- [Input records]
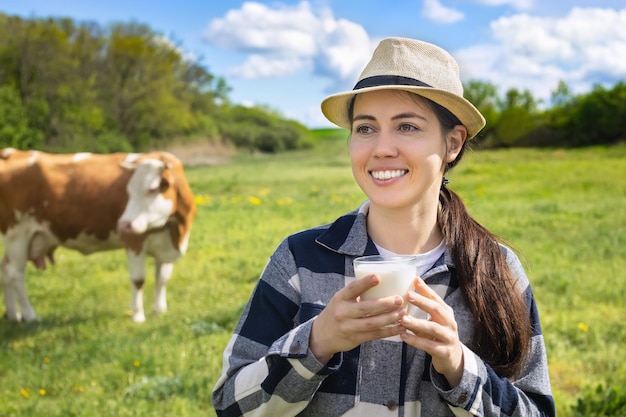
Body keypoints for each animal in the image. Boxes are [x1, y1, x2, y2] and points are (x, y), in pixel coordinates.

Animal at [0, 148, 195, 324]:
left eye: (153, 189)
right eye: (128, 190)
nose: (123, 224)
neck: (175, 230)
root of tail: (12, 152)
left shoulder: (166, 244)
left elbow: (162, 278)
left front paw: (160, 310)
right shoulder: (133, 241)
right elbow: (138, 280)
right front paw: (138, 316)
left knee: (5, 270)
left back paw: (13, 315)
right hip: (17, 235)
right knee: (15, 274)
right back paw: (30, 315)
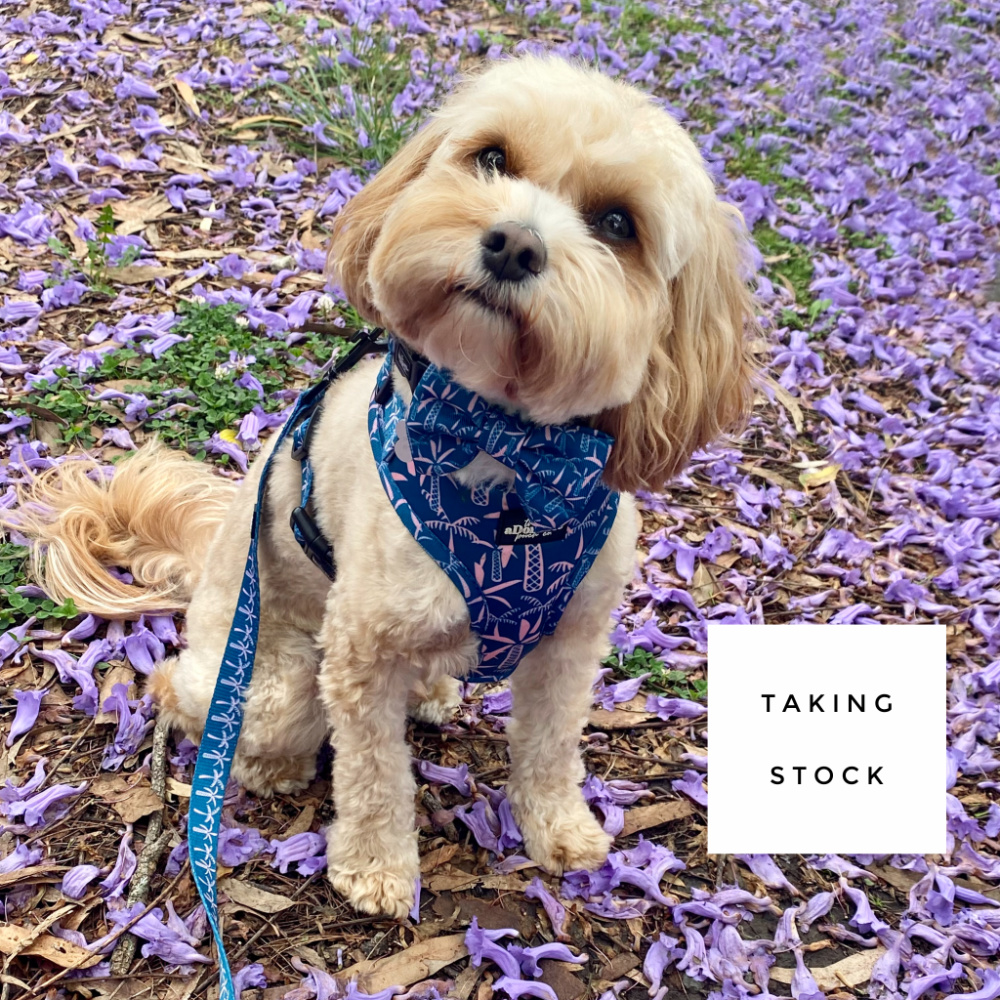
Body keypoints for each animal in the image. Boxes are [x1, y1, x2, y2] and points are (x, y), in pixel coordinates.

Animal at [3, 52, 756, 916]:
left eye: (618, 224)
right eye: (492, 157)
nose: (512, 244)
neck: (507, 460)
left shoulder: (570, 643)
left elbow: (549, 745)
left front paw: (559, 828)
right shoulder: (362, 646)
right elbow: (372, 772)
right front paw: (375, 865)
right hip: (271, 679)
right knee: (184, 694)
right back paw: (267, 761)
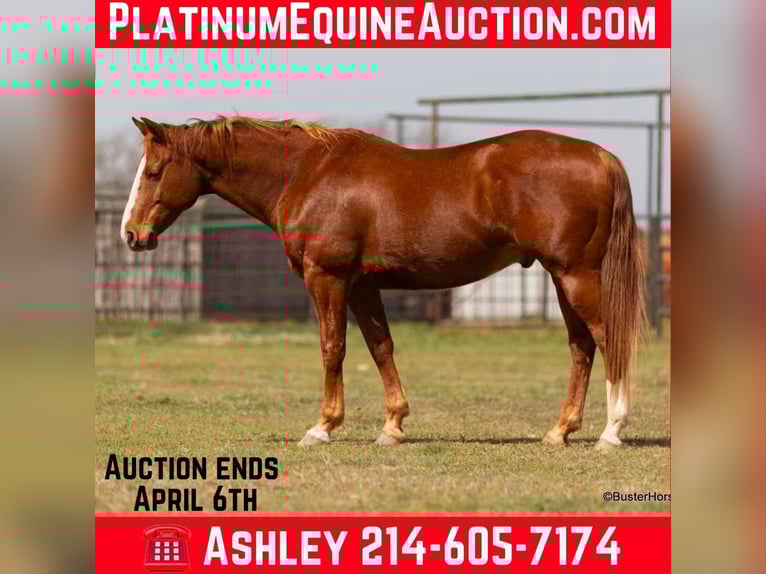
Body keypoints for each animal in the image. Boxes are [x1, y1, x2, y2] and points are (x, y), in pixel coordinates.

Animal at [121, 115, 646, 451]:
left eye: (154, 171)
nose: (132, 234)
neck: (308, 172)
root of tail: (600, 156)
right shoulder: (361, 286)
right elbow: (380, 347)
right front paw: (393, 426)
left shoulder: (327, 278)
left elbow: (332, 348)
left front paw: (323, 427)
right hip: (562, 279)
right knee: (581, 346)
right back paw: (561, 431)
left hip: (575, 276)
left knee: (607, 339)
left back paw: (611, 432)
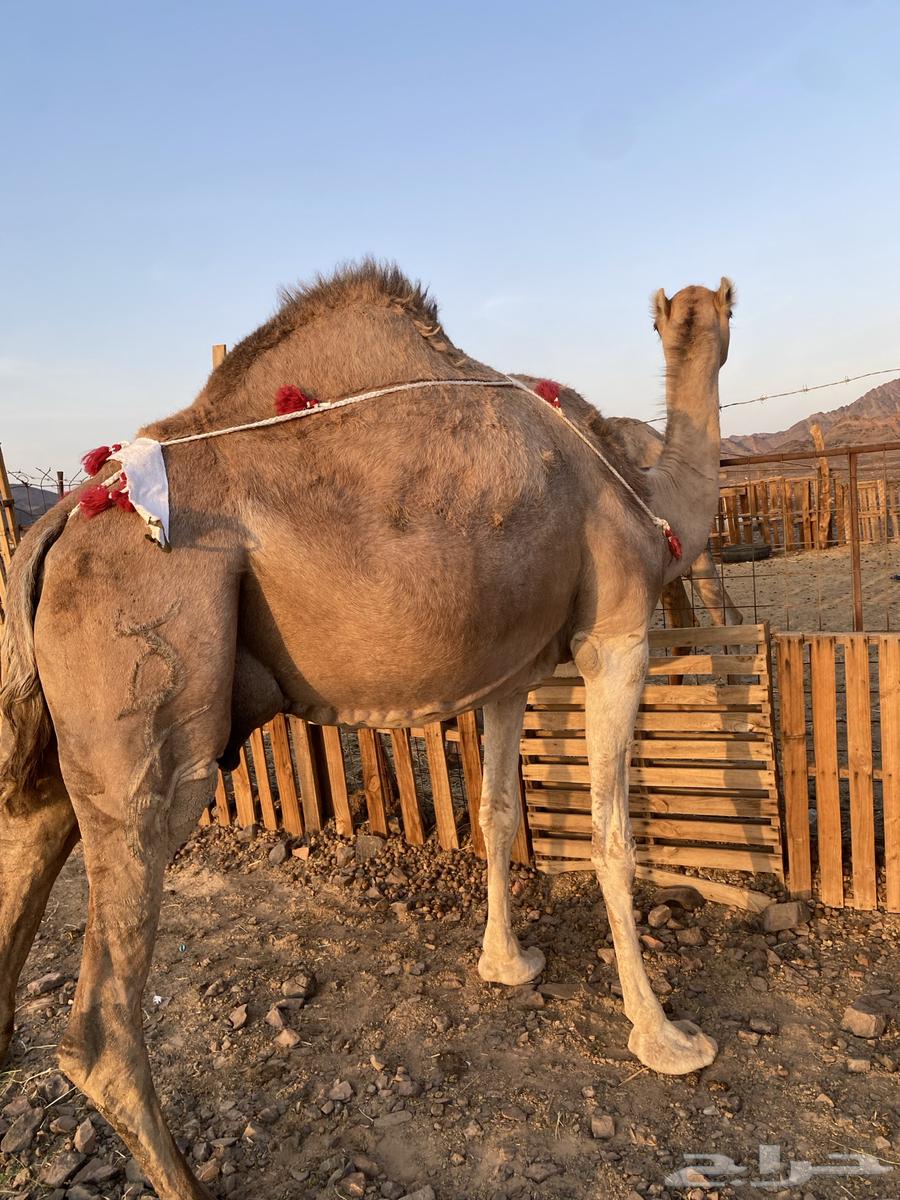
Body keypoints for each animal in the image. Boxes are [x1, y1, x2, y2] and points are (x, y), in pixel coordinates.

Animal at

- [Assignment]
Find each line holding the string "front" in the listing above, then copy it.

- [Response]
left front paw: (160, 310)
right front paw: (138, 316)
left front paw: (559, 828)
right front paw: (375, 865)
right front paw: (393, 426)
left front paw: (323, 427)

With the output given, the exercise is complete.